Inward investment fell last year for the first time in three years as clouds gathered over the global economy such as in Europe, while China suffered its own economic slowdown and political tensions soared with Japan.
“It is premature to come to the conclusion FDI has recovered with the single month data in June,” Shen said. “But FDI was relatively stable in the first half and gradually rebounded.
“We expect FDI to maintain steady growth in the second half of the year,” Shen said.
China’s economy grew at its slowest pace in 13 years last year as GDP expanded 7.8 percent.
In the first half of this year growth slipped again to 7.6 percent, Beijing said on Monday.
Chinese overseas investment increased significantly in the period, with money flowing into the US almost quadrupling, jumping 290 percent year-on-year.
It almost doubled into resource-rich Australia, where it went up 93 percent, and investment into the EU also rose 50 percent.
However, investment into Japan, with which China is embroiled in a row over disputed islands in the East China Sea, fell 9.1 percent.

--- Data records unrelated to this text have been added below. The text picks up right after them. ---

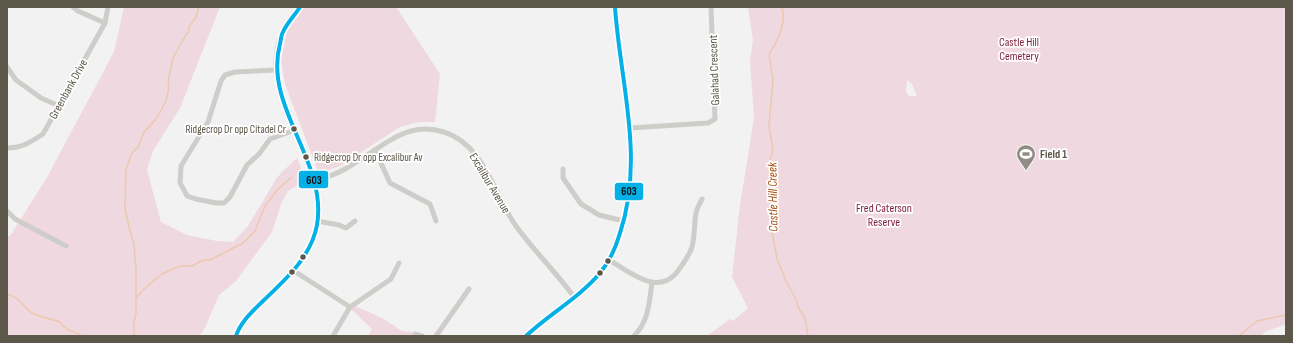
<svg xmlns="http://www.w3.org/2000/svg" width="1293" height="343" font-family="'Sofia Sans Condensed',sans-serif">
<style>
.green{fill:#f0d8e1;fill-rule:evenodd}
.lines{fill:none;stroke-linecap:round;stroke-linejoin:round}
.stream{stroke:#ecc8ad;stroke-width:1.5}
.minor{stroke:#cecdc9;stroke-width:5}
.bus-1-casing{stroke:#fff;stroke-width:7}
.bus-1{stroke:#05b0e7;stroke-width:4}
.bus-dot{fill:#5d5749;stroke:#fff;stroke-width:1.5}
.labels{text-anchor:middle;stroke-width:3.5;stroke-linejoin:round;paint-order:stroke}
.bus-label{font-size:11px;fill:#5d5749;stroke:#fff;text-anchor:end}
.park-label{font-size:12px;fill:#7d1b37;stroke:#fff}
.street-label{font-size:12px;fill:#5d5749;stroke:#fff}
.poi-label{font-size:12px;font-weight:bold;fill:#5d5749;stroke:#fff;text-anchor:start}
.water-label{font-size:13px;font-style:italic;fill:#a85112;stroke:#fff}
.line-badge{stroke:#fff;stroke-width:1.5}
.pale-badge-label{font-size:11px;text-anchor:middle;font-weight:bold;fill:#111}
</style>
<rect width="100%" height="100%" fill="#f2f2f2"/>
<g class="green">
<polygon points="124,7 220,7 180,108 153,151 147,170 161,222 187,235 217,241 233,242 248,226 276,179 282,172 297,158 306,180 288,191 281,204 272,232 236,281 219,295 205,328 199,336 7,336 7,236 10,236 46,179 114,52"/>
<polygon points="303,7 396,7 440,74 435,122 419,122 400,127 340,166 323,172 317,169 285,84 281,61 287,31"/>
<path d="M748,7H1286V324L1267,331L1260,336H707L730,319L733,321L748,308L732,277L740,205L754,118L750,61L753,40ZM907,80L912,84L917,96H909L906,92Z"/>
<polygon points="355,306 382,318 402,331 412,332 413,336 368,336 372,329 351,309"/>
</g>
<g class="lines">
<g class="stream">
<path d="M782,7C786,23 779,40 769,54L773,80L769,126L773,150L769,163L771,225L777,259L787,283L797,301L798,307L805,318L808,336"/>
<path d="M7,294C22,298 22,307 32,313C40,317 51,319 60,322C65,331 74,331 82,336"/>
<polyline points="137,297 144,289 162,274 180,266 192,266 203,260 210,260 243,243 255,231 265,206 278,189 292,177"/>
<polyline points="134,336 134,322 136,313 136,269 134,244 129,227 125,208 126,169 132,153 138,147 144,132 156,119 165,103 168,93 169,76 173,58 181,43 189,31 189,27 196,17 199,7"/>
<polyline points="1239,336 1257,321 1286,315"/>
</g>
<g class="minor">
<polyline points="73,7 78,11 105,23"/>
<polyline points="7,67 16,80 41,98 59,106"/>
<polyline points="276,70 235,72 225,75 221,81 208,122 181,166 180,183 184,190 187,196 196,199 216,203 224,203 230,197 247,165 259,154 270,139 295,130"/>
<polyline points="630,128 708,123 715,119 711,7"/>
<path d="M7,148C22,148 31,142 43,134L105,23L108,7"/>
<polyline points="375,150 390,183 430,204 436,221"/>
<polyline points="563,169 563,178 581,204 599,215 624,221"/>
<path d="M315,182C325,178 336,174 345,169C365,158 391,136 411,131C422,128 434,129 444,132C485,145 494,195 516,226C534,251 556,272 574,297"/>
<polyline points="7,211 15,219 66,246"/>
<polyline points="317,221 339,225 346,228 355,221"/>
<path d="M609,260C632,273 660,299 680,268C685,261 690,254 692,247C695,236 694,224 696,213C697,208 700,203 702,199"/>
<polyline points="294,271 350,307"/>
<polyline points="415,334 422,336"/>
<path d="M236,336C240,322 251,313 261,303C289,276 318,252 318,210C318,139 237,73 300,7"/>
<polyline points="333,336 350,307 391,279 399,263"/>
<polyline points="436,336 469,289"/>
<path d="M526,336C549,312 579,298 600,273C611,259 618,241 623,224C628,204 632,184 632,164C632,111 617,59 615,7"/>
<path d="M634,336C649,321 649,303 652,283"/>
</g>
<defs>
<g id="bus-1">
<path d="M236,336C241,321 253,311 264,300C286,279 311,257 317,225C328,161 263,107 280,44C281,40 281,35 283,32C287,23 295,15 300,7"/>
<path d="M526,336C549,314 579,298 600,273C610,261 616,247 620,233C645,158 620,82 615,7"/>
</g>
</defs>
<use href="#bus-1" class="bus-1-casing"/>
<use href="#bus-1" class="bus-1"/>
</g>
<defs>
<symbol id="stadium-pin" viewBox="-11 -11 22 30"><path d="M0 17L-7.5 6A9.5 9.5 0 1 1 7.5 6Z" fill="#918d84" stroke="#fff"/><path d="M0-5a6.5 5 0 1 0 0 10a6.5 5 0 1 0 0-10ZM-3.5-1.8h7v3.6h-7Z" fill="#fff"/></symbol>
</defs>
<g fill-rule="evenodd">
<use href="#stadium-pin" x="1015" y="143" width="22" height="30"/>
</g>
<g class="bus-dot">
<circle cx="294" cy="129" r="3.5"/>
<circle cx="306" cy="157" r="3.5"/>
<circle cx="303" cy="257" r="3.5"/>
<circle cx="608" cy="261" r="3.5"/>
<circle cx="292" cy="272" r="3.5"/>
<circle cx="600" cy="273" r="3.5"/>
</g>
<g class="labels">
<g class="bus-label">
<text x="286" y="133">Ridgecrop Dr opp Citadel Cr</text>
<text x="314" y="161" text-anchor="start">Ridgecrop Dr opp Excalibur Av</text>
</g>
<g class="park-label">
<text x="1019" y="46">Castle Hill<tspan x="1019" dy="14">Cemetery</tspan></text>
<text x="884" y="212">Fred Caterson<tspan x="884" dy="14">Reserve</tspan></text>
</g>
<g class="street-label">
<text transform="translate(714 70) rotate(-92)" y="4">Galahad Crescent</text>
<text transform="translate(68 89) rotate(-61)" y="4">Greenbank Drive</text>
<text transform="translate(490 183) rotate(59)" y="4">Excalibur Avenue</text>
</g>
<g class="poi-label">
<text x="1040" y="158">Field 1</text>
</g>
<g class="water-label">
<text transform="translate(772 197) rotate(-91)" y="5">Castle Hill Creek</text>
</g>
</g>
<g class="line-badge">
<rect x="298" y="170" width="31" height="19" rx="4" fill="#05b0e7"/>
<rect x="614" y="182" width="30" height="19" rx="4" fill="#05b0e7"/>
</g>
<g class="pale-badge-label">
<text x="314" y="184">603</text>
<text x="629" y="195">603</text>
</g>
<rect width="1293" height="343" fill="none" stroke="#5d5749" stroke-width="16"/>
</svg>
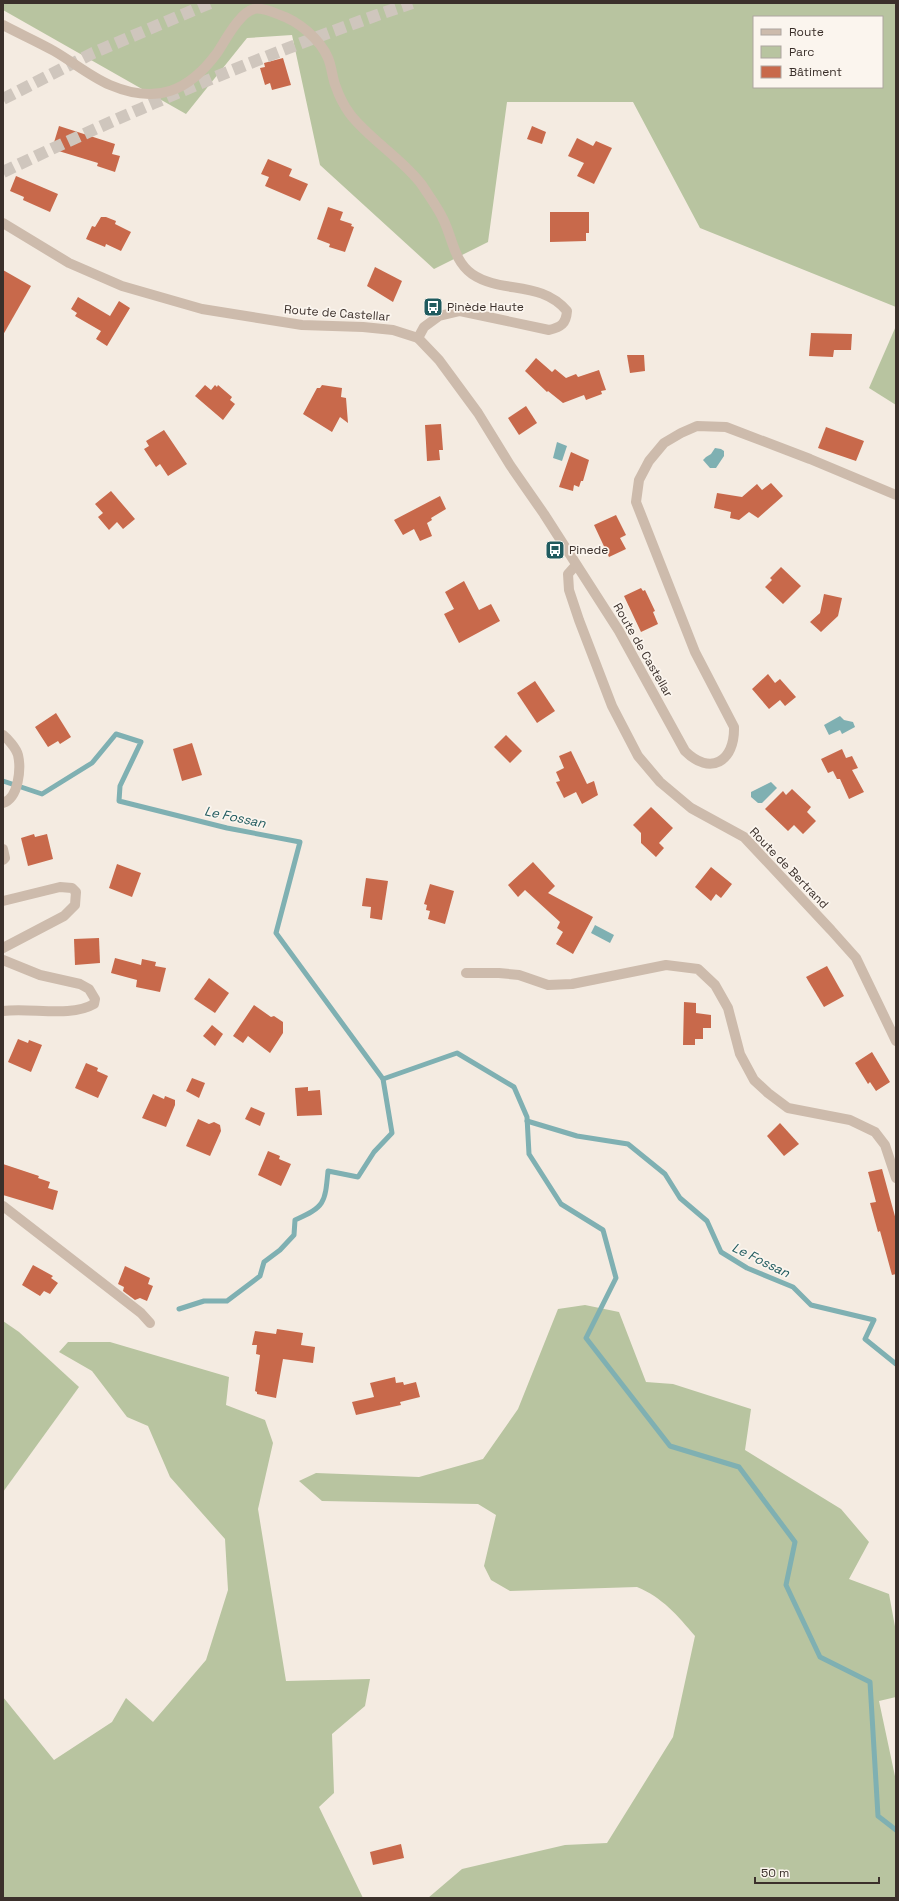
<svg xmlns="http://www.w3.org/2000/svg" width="899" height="1901" viewBox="0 0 899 1901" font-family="'Space Grotesk',sans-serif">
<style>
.green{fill:#b8c4a0;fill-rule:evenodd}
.water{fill:#7fb0b2}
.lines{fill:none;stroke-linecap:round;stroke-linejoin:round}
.stream{stroke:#7fb0b2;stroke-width:5}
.building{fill:#c8694b}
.motorway-tunnel{stroke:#cfc6bd;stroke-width:12;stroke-dasharray:12 6;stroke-linecap:butt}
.minor{stroke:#cdbbac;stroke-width:10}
.tertiary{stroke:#cdbbac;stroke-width:10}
.labels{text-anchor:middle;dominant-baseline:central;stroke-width:3.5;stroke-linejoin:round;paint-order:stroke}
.poi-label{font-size:12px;fill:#3b302b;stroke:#fbf5ee;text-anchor:start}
.street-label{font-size:12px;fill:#3b302b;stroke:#fbf5ee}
.water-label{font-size:13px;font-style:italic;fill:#1f5a5e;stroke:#fbf5ee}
</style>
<rect width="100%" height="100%" fill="#f4ebe1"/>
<!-- green -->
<g class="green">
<path d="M3,3H896V307L700,228L633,102H507L488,242L434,269L320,165L292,35L247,38L186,114L3,10ZM754,17H882V87H754Z"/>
<polygon points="896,326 896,405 869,388"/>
<path d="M585,1305L619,1312L646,1382L673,1384L751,1409L745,1450L841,1509L869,1542L849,1579L889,1594L896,1632V1697L879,1701L896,1781V1898H428L462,1869L565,1845L607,1843L673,1737L695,1636C678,1616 662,1597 637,1587L510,1591L491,1580L484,1566L496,1515L478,1504L322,1501L299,1481L316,1473L419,1477L483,1459L518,1409L558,1309Z"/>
<polygon points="3,1321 19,1332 79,1387 3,1492"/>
<polygon points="68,1342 110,1342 229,1377 226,1405 265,1420 273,1443 258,1509 286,1681 370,1679 365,1706 332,1734 334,1793 319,1807 363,1898 3,1898 3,1697 54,1760 112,1722 126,1698 153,1722 206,1660 228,1590 225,1539 170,1477 148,1426 127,1417 92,1371 59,1352"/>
</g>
<!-- water -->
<g class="water">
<polygon points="557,442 567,446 562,461 553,458"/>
<polygon points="715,448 721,449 724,451 724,456 716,468 710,468 703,460 706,457 711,454"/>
<polygon points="840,716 844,720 853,722 855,727 842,734 840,730 829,735 824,725"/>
<polygon points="771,782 777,788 762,803 758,803 751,797 751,792"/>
<polygon points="595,925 614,935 610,943 591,933"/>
</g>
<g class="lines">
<!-- stream -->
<g class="stream">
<path d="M3,781L42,794L92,763L116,734L141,742L120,786L119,801L227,828L300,842L276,933L383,1079L392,1133L374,1152L358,1177L328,1171C325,1203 325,1207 295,1220L294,1235L280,1250L264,1262L260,1276L227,1301H204L179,1309"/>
<polyline points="383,1079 457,1053 514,1087 527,1117 529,1154 561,1204 603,1230 616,1278 586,1338 670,1446 739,1467 795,1542 786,1585 820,1657 870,1682 878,1816 896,1830"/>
<polyline points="527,1121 577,1136 628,1144 665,1174 680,1198 707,1221 721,1252 747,1268 793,1287 811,1305 874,1320 865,1339 896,1364"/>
</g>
</g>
<!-- building -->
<g class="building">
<polygon points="283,58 291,85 272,90 270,83 265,85 260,68 265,67 264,63"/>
<polygon points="59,126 115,144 112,154 120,156 115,172 97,166 98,163 52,149"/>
<polygon points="532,126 546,132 542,144 527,139"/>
<polygon points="577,138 593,146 596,141 612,148 594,184 577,176 584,163 568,156"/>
<polygon points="268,159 292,169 289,176 308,184 300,201 265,186 269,177 261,174"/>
<polygon points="16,176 58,194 50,212 23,200 24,197 10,191"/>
<polygon points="328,207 343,212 340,220 352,224 351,226 354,227 345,252 329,247 330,244 317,239"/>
<polygon points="550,212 589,212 589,233 586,233 586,241 550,242"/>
<polygon points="101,217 106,217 116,221 115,224 131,232 121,251 106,244 105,247 86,239 92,226 95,227"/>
<polygon points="375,267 402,281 393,302 367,286"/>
<polygon points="3,270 31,286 3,335"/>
<polygon points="78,297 110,316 119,301 130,308 107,346 96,339 101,331 75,316 77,313 71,309"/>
<polygon points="811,333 852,334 851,350 834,350 833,357 809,356"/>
<polygon points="627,355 644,355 645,371 630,373"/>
<polygon points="536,358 552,372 555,369 566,378 576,374 578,377 599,370 606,390 601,391 602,394 586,400 584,395 563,403 548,391 547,392 525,371"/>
<polygon points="205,385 211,390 215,385 217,387 218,385 232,397 230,400 235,404 223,420 195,396"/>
<polygon points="322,385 342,388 341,397 346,398 348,423 340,417 332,432 303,414 317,388 320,388"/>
<polygon points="526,406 537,423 519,435 508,418"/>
<polygon points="441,424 443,450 439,450 440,460 427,461 425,425"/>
<polygon points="826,427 864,441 856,461 818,448"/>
<polygon points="164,430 187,464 168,476 160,464 156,467 144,449 149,446 146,441"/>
<polygon points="571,452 589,460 583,481 581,481 579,487 574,485 573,491 559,487"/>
<polygon points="771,483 783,496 758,518 749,512 739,520 730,518 731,512 714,508 717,493 742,497 757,484 762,490"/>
<polygon points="111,491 135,519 123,529 117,522 109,530 98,517 103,513 95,504"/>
<polygon points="440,496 446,509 431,518 432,520 427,523 432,536 420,541 414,529 403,535 394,520"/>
<polygon points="616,515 626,535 620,538 626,549 609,557 594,525"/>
<polygon points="781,567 801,586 783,604 765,587 772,580 770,578"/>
<polygon points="464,581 479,610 491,604 500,621 459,643 444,614 454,609 445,592"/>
<polygon points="641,588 643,591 645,590 655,611 653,612 658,624 641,632 624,596"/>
<polygon points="824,594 842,598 838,616 821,632 810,622 820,613"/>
<polygon points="768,674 775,683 780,679 796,697 785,706 780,700 769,709 752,689"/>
<polygon points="535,681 555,711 537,723 517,693"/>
<polygon points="56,713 71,737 60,744 58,741 48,747 35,727"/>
<polygon points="506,735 522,751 510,763 494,747"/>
<polygon points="192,743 202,775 182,781 173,749"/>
<polygon points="842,749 846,758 852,756 858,768 852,770 864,792 849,799 840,779 837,779 833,771 828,773 821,759"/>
<polygon points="571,751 587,784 594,781 598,795 582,804 576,792 564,798 556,782 560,781 556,772 564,768 559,756"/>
<polygon points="792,789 811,807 807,812 816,821 803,834 794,825 788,831 765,809 783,791 786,795"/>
<polygon points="651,807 673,828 659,843 664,848 656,857 641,843 641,833 633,825"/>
<polygon points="34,834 35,837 47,834 53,859 28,866 21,838"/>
<polygon points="533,862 555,886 548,893 593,917 573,954 556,944 563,932 557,928 560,922 525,890 518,897 508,885"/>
<polygon points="117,864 141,873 132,897 109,888"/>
<polygon points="711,867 732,884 721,898 716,894 711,901 695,887"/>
<polygon points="366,878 388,881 382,920 370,918 371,907 362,906"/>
<polygon points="430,884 454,891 445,924 428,919 430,911 426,910 427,905 424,904"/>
<polygon points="99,938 100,963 75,965 74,939"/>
<polygon points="115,958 141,965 142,959 156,962 155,966 166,968 160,992 136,987 137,980 111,973"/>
<polygon points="827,966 844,996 824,1007 806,977"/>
<polygon points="209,978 229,993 215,1013 194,999"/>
<polygon points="684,1002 696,1003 696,1013 711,1015 711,1028 703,1028 703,1039 695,1039 695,1045 683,1045"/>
<polygon points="254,1005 271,1017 274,1016 283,1022 283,1033 270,1053 248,1036 243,1043 233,1036"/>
<polygon points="212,1025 223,1034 215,1046 203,1036"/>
<polygon points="18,1039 28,1043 29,1040 42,1045 31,1072 8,1062"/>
<polygon points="872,1052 890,1082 876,1091 870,1082 868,1084 855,1063"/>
<polygon points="86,1063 98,1068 97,1071 108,1076 98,1098 75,1088"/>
<polygon points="192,1078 205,1083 199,1098 186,1091"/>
<polygon points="308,1087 308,1091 320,1090 322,1115 297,1116 295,1088"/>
<polygon points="153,1094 164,1099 165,1096 175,1100 175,1105 166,1127 142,1118"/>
<polygon points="251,1107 265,1113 260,1126 245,1119"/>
<polygon points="198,1119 209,1124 214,1122 220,1125 221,1131 210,1156 186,1146"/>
<polygon points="780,1123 799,1144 784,1156 767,1136"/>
<polygon points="268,1151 280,1156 279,1159 291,1164 281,1186 258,1175"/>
<polygon points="3,1164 39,1176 38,1178 50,1182 48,1188 58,1191 53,1210 3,1195"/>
<polygon points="882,1169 896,1220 896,1274 892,1275 880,1231 878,1232 870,1203 876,1202 868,1172"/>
<polygon points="33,1265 53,1276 51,1278 58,1283 50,1294 44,1291 40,1296 22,1285"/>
<polygon points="125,1266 150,1278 148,1284 153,1286 147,1301 140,1298 135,1300 123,1291 124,1287 118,1284"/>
<polygon points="277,1329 303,1333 301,1345 315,1347 313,1363 283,1359 276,1398 257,1394 257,1392 255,1391 260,1355 256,1354 257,1345 252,1345 255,1331 276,1334"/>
<polygon points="395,1377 396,1383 403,1382 404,1385 416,1382 420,1397 400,1402 401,1405 356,1415 352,1402 374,1397 370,1383"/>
<polygon points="401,1844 404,1858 373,1865 370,1852"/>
</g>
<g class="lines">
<!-- motorway-tunnel -->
<g class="motorway-tunnel">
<polyline points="3,99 93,53 210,3"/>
<path d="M3,172C136,108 272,51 412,3"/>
</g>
<!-- minor -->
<g class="minor">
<path d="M3,25C20,34 38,42 54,51C73,62 91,77 110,85C157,105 189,91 217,53C225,41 240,12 254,9C261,7 273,12 280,15C298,21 320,39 328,58C332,67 332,78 336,87C339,96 345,107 350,114C369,139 404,160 422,185C429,196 439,209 444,221C453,240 454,261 472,274C501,294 541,280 567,311C566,324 561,327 549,330L460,311L439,316L424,327L418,338"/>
<polyline points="576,565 568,574 569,590 579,620 612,706 638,756 660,782 691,808 744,837 831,930 856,958 896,1041"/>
<polyline points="3,849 5,858 3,860"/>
<polyline points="3,901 60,887 72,888 76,892 75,905 64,916 3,948"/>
<path d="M3,960L40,975L80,984L89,989L95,999L94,1004C70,1018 30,1007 3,1011"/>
<polyline points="466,973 499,973 519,975 548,985 572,984 666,965 698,969 715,985 728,1008 740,1054 754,1080 768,1093 788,1108 850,1120 875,1132 885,1145 896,1178"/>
<polyline points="3,1206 141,1313 150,1323"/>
</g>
<!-- tertiary -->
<g class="tertiary">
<path d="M3,223L69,263L122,286L202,309L302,325L363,327L393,330L418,338L439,360L478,413L510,465L544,514L619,631L685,751C710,776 735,762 734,727L695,652L636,502L639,480L649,461L664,443L681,433L697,426L726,427L810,459L896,495"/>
<path d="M3,735C8,739 16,748 18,755C21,768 19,798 3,803"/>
</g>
</g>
<!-- icons -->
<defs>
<g id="bus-square" transform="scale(1)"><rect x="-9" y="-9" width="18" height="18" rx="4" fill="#1f5a5e" stroke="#fbf5ee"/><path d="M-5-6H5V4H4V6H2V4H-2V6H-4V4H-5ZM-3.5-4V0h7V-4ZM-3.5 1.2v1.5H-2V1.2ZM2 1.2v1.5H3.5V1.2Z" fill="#fff"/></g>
</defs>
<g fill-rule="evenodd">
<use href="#bus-square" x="433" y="307"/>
<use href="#bus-square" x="555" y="550"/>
</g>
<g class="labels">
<!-- poi labels -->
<g class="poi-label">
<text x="447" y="307">Pinède Haute</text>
<text x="569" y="550">Pinede</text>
</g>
<!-- street labels -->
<g class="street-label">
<text transform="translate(337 313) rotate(4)">Route de Castellar</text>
<text transform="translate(643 650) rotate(60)">Route de Castellar</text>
<text transform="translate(789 868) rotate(46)">Route de Bertrand</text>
</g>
<!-- water labels -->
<g class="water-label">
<text transform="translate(235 817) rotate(12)">Le Fossan</text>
<text transform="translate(761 1260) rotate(26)">Le Fossan</text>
</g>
</g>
<!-- border -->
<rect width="899" height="1901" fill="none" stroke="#3b302b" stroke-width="8"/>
<!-- legend -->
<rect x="753" y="16" width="130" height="72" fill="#fbf5ee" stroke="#aea6a0"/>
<rect x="761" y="29" width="20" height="6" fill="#cdbbac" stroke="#aea6a0"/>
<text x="789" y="36" font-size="12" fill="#3b302b">Route</text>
<rect x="761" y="46" width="20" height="12" fill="#b8c4a0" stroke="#aea6a0"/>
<text x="789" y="56" font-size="12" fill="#3b302b">Parc</text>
<rect x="761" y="66" width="20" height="12" fill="#c8694b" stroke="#aea6a0"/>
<text x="789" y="76" font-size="12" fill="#3b302b">Bâtiment</text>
<!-- scale -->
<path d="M755 1877v6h124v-6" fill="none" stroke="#3b302b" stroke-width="2"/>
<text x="761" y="1877" font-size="12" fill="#3b302b" stroke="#fbf5ee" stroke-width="3" paint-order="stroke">50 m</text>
</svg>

Shen said the fall was mainly a result of a widening choice of investment destinations for cash-rich Chinese companies, as well as “investment barriers” in Japan.
“Whether the Japanese economy and its investment environment is the most ideal among all the countries and regions for [Chinese] companies to go is up to the market and the companies to decide,” he said.
In May China’s Shuanghui International (雙匯國際) announced it would buy US meats giant Smithfield for US$4.7 billion, while Australia is a crucial source of commodities for Beijing.
Mergers and acquisitions accounted for about 30 percent of China’s investment in the first half, Shen said, citing oil giant CNOOC’s (中國海洋石油) US$15.1 billion purchase of Canada’s Nexen — the largest ever overseas takeover by a Chinese firm — as an example.
The most appealing sectors for Chinese investors were construction, which surged 541 percent in January to June, science and technology (151 percent), mining (142 percent) and real estate (110 percent).